• Text provided
____________________

Besides the work he is hired to do he is always ready at any time to run and 
help any hapless nun who calls him, "Simon, the water pipe broke." "Simon, we 
can't fix the door handle." "Simon," and before you hang up the phone Simon 
is there to help. Not forty years old and as meek a man as you will ever 
meet, Simon was nearly killed during the last Intifada (late 80's to early 
90's) when Israeli soldiers dragged him out of his car and beat him badly. 
His only crime was trying to get home from work, but foolish him, the 
Israelis had said the curfew had already begun and what was he doing driving 
around. After that experience Simon's constant prayer and a hope that he 
often relates to us is that he will live long enough to see all of his 
children reach adulthood (the youngest is four).

____________________

Human pose keypoint data:
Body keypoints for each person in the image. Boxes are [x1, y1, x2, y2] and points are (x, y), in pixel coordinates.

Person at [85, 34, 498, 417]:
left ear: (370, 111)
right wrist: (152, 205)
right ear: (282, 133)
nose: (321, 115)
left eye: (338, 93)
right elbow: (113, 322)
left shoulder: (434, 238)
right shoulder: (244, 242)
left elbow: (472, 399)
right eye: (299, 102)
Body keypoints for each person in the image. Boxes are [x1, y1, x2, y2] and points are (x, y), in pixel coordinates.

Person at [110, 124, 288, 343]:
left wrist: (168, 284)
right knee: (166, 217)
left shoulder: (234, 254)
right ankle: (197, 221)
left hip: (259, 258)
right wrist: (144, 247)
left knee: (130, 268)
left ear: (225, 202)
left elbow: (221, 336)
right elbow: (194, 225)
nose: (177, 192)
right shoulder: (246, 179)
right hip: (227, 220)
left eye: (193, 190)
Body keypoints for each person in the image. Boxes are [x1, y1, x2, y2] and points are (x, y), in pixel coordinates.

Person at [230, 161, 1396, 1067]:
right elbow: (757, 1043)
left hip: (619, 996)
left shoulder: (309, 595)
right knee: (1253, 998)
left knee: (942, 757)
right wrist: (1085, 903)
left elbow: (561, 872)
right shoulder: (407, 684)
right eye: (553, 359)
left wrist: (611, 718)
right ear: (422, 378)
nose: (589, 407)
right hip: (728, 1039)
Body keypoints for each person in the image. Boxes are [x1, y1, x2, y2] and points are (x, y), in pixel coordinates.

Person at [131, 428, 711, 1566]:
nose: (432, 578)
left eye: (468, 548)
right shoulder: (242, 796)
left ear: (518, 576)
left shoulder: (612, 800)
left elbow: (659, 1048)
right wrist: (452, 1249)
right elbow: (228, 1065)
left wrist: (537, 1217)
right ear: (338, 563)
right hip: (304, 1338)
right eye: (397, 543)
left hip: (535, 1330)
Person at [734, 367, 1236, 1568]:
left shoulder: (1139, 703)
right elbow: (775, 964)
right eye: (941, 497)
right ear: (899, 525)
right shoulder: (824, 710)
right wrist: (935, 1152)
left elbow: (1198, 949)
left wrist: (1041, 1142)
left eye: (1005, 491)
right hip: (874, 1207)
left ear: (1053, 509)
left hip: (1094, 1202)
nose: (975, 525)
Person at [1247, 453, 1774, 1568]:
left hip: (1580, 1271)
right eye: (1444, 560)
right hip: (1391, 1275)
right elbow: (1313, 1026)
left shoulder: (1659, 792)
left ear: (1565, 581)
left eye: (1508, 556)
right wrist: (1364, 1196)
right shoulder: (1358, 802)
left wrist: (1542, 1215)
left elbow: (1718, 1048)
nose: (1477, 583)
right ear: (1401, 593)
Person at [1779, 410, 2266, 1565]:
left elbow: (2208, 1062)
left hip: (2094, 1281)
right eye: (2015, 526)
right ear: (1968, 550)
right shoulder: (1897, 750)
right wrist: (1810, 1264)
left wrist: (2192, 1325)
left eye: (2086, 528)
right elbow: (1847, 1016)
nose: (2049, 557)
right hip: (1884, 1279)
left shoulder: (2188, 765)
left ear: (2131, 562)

____________________

• What to do
A. Answer these questions using the text about Simon.
(i) Who dragged Simon out of his car and beat him?
(ii) What was Simon's only crime, according to the text?
(iii) How old is Simon's youngest child?
B. Reproduce word for word the portion of the text about Simon that opens with the words containing "Besides the work" and closes with "youngest is four).".

• Solutions in order
A.
(i) Israeli soldiers.
(ii) Trying to get home from work.
(iii) Four.

B.
Besides the work he is hired to do he is always ready at any time to run and 
help any hapless nun who calls him, "Simon, the water pipe broke." "Simon, we 
can't fix the door handle." "Simon," and before you hang up the phone Simon 
is there to help. Not forty years old and as meek a man as you will ever 
meet, Simon was nearly killed during the last Intifada (late 80's to early 
90's) when Israeli soldiers dragged him out of his car and beat him badly. 
His only crime was trying to get home from work, but foolish him, the 
Israelis had said the curfew had already begun and what was he doing driving 
around. After that experience Simon's constant prayer and a hope that he 
often relates to us is that he will live long enough to see all of his 
children reach adulthood (the youngest is four).